4 Kommentare zu “Staatsknete für Medien”

  1. Wolf-Dieter Busch am Februar 8th, 2021 9:22 pm

    Kritik. Die Sätze sind zu lang. Ich kann ihnen nur mit äußerster Konzentration folgen.

  2. admin am Februar 9th, 2021 6:35 am

    Das war die Idee.

  3. Wolf-Dieter Busch am Februar 9th, 2021 11:59 am

    Ich sorge ich. Mein Hirnchen wirft Falten.

  4. ... der Trittbrettschreiber am Februar 9th, 2021 12:54 pm

    @admin

    … eine „einfache“ und anscheinend erfolgreiche Idee.
    Der Redaer m/w/d/u gibt an, dem Text nur mit äußerster Konzentration folgen zu können.
    Das implziert:
    1. Der Lesende strengt sein Hirn an (was ja schonmal was ganz luxuriöses für die solchen Aktivitäten spärlich Nachgehenden in unserer Zeit zu sein scheint),
    2. Der User Deines Wörter-Konglomerats kann Dir folgen (was ja nicht immer verwerflich ist),
    3. Wolf-Dieter Busch urteilt aufgrund seines Sinneserlebnisses und seiner technisch redaktionellen Prägung entsprechend über die von Dir aus sprachpolitischen Erwägungen heraus ein klitzkleines Bisschen manipulativ konsturierten Sprachhandlingen subjektiv wertend – sie seien zu lang*.

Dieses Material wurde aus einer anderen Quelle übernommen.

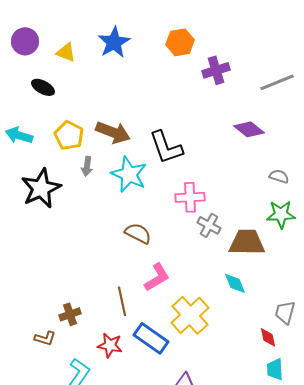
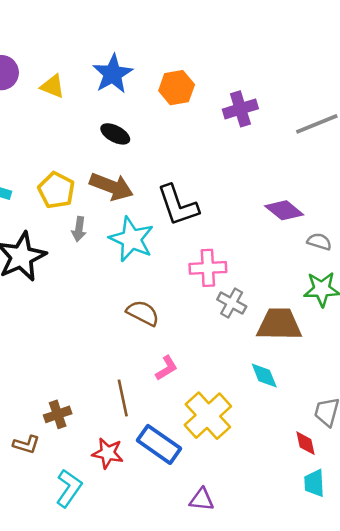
orange hexagon: (180, 42) -> (177, 88), moved
black ellipse: (43, 87) -> (115, 134), moved
purple diamond: (249, 129) -> (284, 210), moved
pink L-shape: (157, 277) -> (167, 368), size x0.7

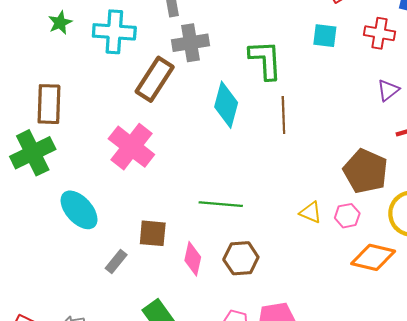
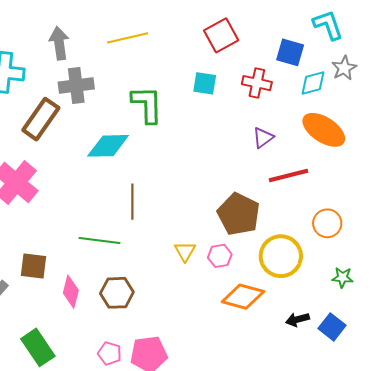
cyan diamond: (226, 105) -> (108, 146), turned 72
brown line: (283, 115) -> (132, 202), moved
yellow triangle: (311, 212) -> (185, 251), turned 35

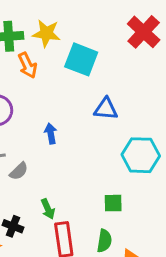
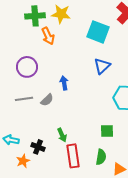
cyan square: (81, 59) -> (98, 32), moved
blue triangle: (106, 109) -> (102, 66), turned -48
gray semicircle: (19, 171) -> (47, 100), moved

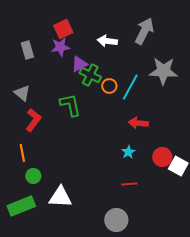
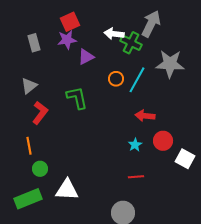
green cross: (90, 75) -> (131, 43), moved
gray triangle: (22, 93) -> (29, 86), turned 42
red circle: (162, 157) -> (163, 141), moved

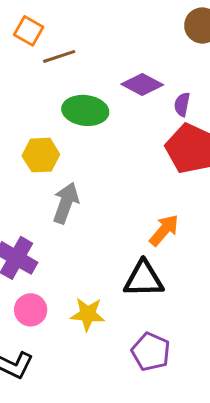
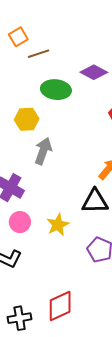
orange square: (29, 31) -> (18, 37), turned 30
yellow star: (88, 314) -> (58, 225), turned -30

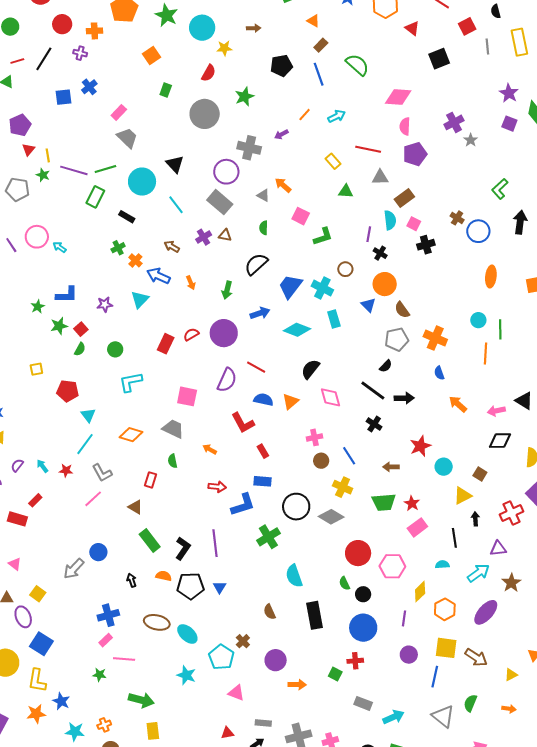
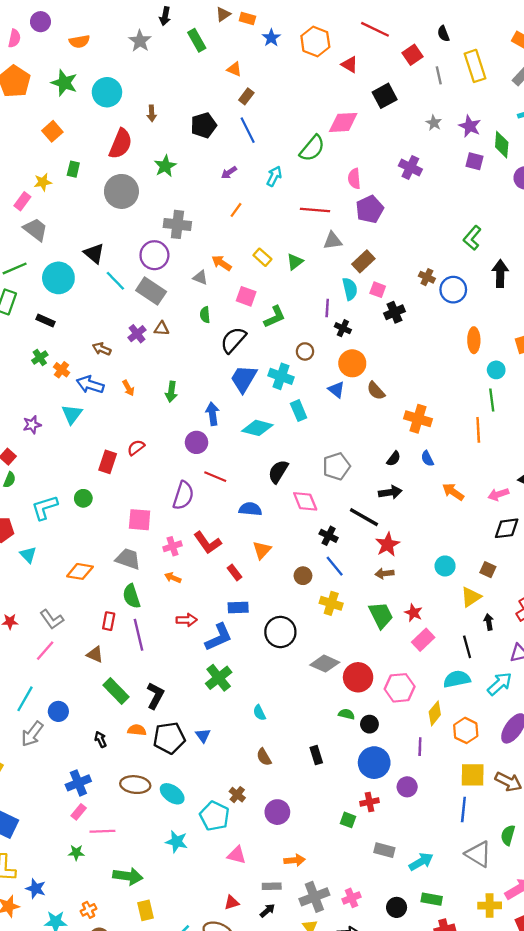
brown arrow: (254, 28) -> (152, 113), moved, turned 96
yellow star: (224, 48) -> (43, 182), moved
green semicircle: (357, 65) -> (312, 148), moved, turned 95
red semicircle: (209, 73) -> (121, 144), size x1.5
pink diamond: (398, 97) -> (343, 122), moved
orange line: (305, 115) -> (236, 210), moved
cyan arrow: (337, 116) -> (274, 176), turned -30
purple cross: (454, 122) -> (410, 167), turned -30
purple arrow: (281, 134) -> (229, 173), moved
gray star: (471, 140) -> (434, 123), moved
yellow rectangle: (333, 161) -> (262, 257), moved
green triangle: (346, 191) -> (295, 262), turned -35
cyan line: (176, 205) -> (115, 281), moved
black semicircle: (256, 264) -> (233, 340), moved
blue arrow: (260, 313) -> (212, 414), turned -72
cyan circle: (478, 320) -> (496, 370), moved
purple circle: (224, 333) -> (197, 442), moved, size x0.7
gray pentagon: (397, 339) -> (336, 466), moved
green circle: (115, 349) -> (83, 498), moved
black semicircle: (386, 366) -> (394, 459), moved
cyan L-shape: (131, 382) -> (45, 508), moved
black line: (373, 390) -> (364, 517), moved
blue semicircle: (263, 400) -> (250, 509), moved
orange triangle: (290, 402) -> (262, 550), moved
black cross: (374, 424) -> (329, 536), moved
pink cross: (314, 437) -> (173, 546), moved
cyan line: (85, 444) -> (25, 699), moved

    Was sagt der aufmerksame Machtgeschädigte draußen auf dem Trittbrett dazu?

    SCHLINGEL!

    *@Wolf-Dieter Busch
    Nach dem Stand der derzeitigen Technischen Redaktion ist Dein Einwand absolut korrekt – für Texte in Betriebsanleitungen oder anderen „Fucking Manuals“ gilt:
    Ein beschreibender Satz sollte nicht mehr als 28 Wörter umfassen, ein anweisender Text nicht mehr als 20.
    Das ist der Lesegeschwindigkeit geschuldet, denn derartige Dokumente liest man ja nicht im Ohrensessel bei einem Glas Rotwein sondern sie sollen in kürzester Zeit den gendermultiplen Anwender die Information und das Wissen liefern, die ihn in die Lage versetzt, seine Arbeit effizient zu erledigen.

    Bei politischen und welanschaulichen Schriften bin ich froh, dass die Autoren sich vermutlich aus egozentristischen Motiven heraus nie mit derartigen Gedankengängen befasst haben.
    Auf diese Weise „verstehen“ sogenannte Intellektuelle das Geschriebene erst nach vielen Jahren, um die 3000 Seiten dann doch in Tonne schmeißen zu dürfen, weil das Leben sie eines Besseren „beleert“ hat.